Das mit dem Nachwuchs bei Kramers klappt - und zwar schneller als gedacht. In Ingolfs Praxis sitzt plötzlich der 14-jährige schweigsame Ole (gut: Nico Ramon Kleemann), der bei einem Unfall seine Eltern verloren hat. Mit dem Segen des Jugendamts darf der Junge bei den Kramers im Hotel einziehen. Das macht auch Annettes ungeliebte Tante Ingrid (zickig: Kathrin Ackermann), und dann taucht noch Ingolfs frühere Freundin Tilda (verhuscht: Annika Kuhl) auf.

Natürlich werden alle Herausforderungen gemeistert. Die handelnden Figuren agieren recht altmodisch, das hat aber einen gewissen Charme. Die Dialoge sind pointiert, aus dem Leben gegriffen und teils auch witzig. Überhaupt sind die Filme (Regie: Edzard Onneken) überraschend modern erzählt. Während sich die erste von zwei Folgen um gesellschaftlich aktuelle Themen wie Beziehungsformen und Pflegekinder dreht, thematisiert der andere Teil den richtigen Umgang mit dem Jugendamt und die Probleme einer Patchwork-Familie. Dann kommt auch noch eine Clique aus fein angezogenen Herren als Gäste ins Hotel, die mit rechtsnationalen Parolen um sich werfen. Aber sowohl Hermine als auch Annette finden die passenden Widerworte.

Annette Frier (44, «Das Pubertier») spielt ihre Figur umtriebig und leicht chaotisch.

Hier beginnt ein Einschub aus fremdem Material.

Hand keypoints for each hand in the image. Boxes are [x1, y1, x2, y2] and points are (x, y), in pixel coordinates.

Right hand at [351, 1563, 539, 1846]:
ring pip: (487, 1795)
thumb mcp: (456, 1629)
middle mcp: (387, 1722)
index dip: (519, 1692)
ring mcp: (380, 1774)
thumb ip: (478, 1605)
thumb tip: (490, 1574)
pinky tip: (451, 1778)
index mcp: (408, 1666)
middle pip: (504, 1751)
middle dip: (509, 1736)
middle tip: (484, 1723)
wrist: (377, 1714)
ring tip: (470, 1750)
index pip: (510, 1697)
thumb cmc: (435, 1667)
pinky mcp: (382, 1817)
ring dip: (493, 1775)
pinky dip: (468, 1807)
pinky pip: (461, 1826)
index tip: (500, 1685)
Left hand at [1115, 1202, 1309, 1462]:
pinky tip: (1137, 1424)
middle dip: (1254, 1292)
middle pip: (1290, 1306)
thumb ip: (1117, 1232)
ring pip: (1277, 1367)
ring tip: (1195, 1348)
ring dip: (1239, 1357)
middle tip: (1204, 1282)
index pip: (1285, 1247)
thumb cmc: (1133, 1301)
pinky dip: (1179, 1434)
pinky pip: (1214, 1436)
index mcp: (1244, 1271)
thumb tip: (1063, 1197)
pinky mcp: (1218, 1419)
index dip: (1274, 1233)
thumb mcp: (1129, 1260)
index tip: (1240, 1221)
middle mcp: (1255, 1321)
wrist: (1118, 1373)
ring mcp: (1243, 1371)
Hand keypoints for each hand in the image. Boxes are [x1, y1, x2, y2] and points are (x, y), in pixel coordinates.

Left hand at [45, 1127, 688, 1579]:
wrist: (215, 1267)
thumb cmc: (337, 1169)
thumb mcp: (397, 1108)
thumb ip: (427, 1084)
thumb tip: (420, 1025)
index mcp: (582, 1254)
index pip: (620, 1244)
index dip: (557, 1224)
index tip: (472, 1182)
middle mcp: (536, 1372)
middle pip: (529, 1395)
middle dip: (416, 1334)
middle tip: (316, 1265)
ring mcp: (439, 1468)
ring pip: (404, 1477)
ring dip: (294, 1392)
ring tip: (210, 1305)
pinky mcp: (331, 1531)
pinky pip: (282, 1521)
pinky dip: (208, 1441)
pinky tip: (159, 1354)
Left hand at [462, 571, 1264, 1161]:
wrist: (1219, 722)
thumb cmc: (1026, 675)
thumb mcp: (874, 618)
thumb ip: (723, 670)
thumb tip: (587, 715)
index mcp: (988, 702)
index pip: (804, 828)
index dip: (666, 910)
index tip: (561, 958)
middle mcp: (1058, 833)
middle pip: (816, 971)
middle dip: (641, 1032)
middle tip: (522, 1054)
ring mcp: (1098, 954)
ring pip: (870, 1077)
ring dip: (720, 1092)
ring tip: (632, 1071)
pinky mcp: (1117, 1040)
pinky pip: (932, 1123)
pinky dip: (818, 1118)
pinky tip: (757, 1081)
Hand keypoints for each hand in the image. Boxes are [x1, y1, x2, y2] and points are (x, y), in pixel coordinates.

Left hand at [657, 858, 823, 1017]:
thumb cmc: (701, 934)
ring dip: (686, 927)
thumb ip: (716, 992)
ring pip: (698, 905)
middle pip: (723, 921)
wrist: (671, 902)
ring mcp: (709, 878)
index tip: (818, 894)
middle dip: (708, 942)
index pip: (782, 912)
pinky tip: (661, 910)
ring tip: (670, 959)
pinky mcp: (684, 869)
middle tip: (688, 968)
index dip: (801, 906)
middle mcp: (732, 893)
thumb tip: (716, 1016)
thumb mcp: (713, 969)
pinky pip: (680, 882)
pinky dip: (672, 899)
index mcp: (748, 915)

Es sei eine harte Nuss, das Trio Mutter, Beruf und Beziehung zu meistern, zitiert die ARD die Schauspielerin. «Wenn ich volle Tage habe und Gefahr laufe, mir selber leid zu tun, stell' ich mir einfach vor, wie es denn wäre, keine Mutter, nicht berufstätig und ohne Mann zu sein.» Das setze alles wieder ins rechte Licht.

Im Film schafft sie natürlich alles, wenn auch mit gewissen Mühen. So manchem Zuschauer mag das alles zu betulich oder gemütlich dargeboten sein, aber für einen Film am Freitagabend im Ersten steckt allerhand Realismus in dieser Reihe. Die Schauspieler vermögen nahezu sämtlich zu überzeugen, und die hinreichend ins Bild gerückte Kulisse der wirklich schönen Stadt Heidelberg tut das Übrige.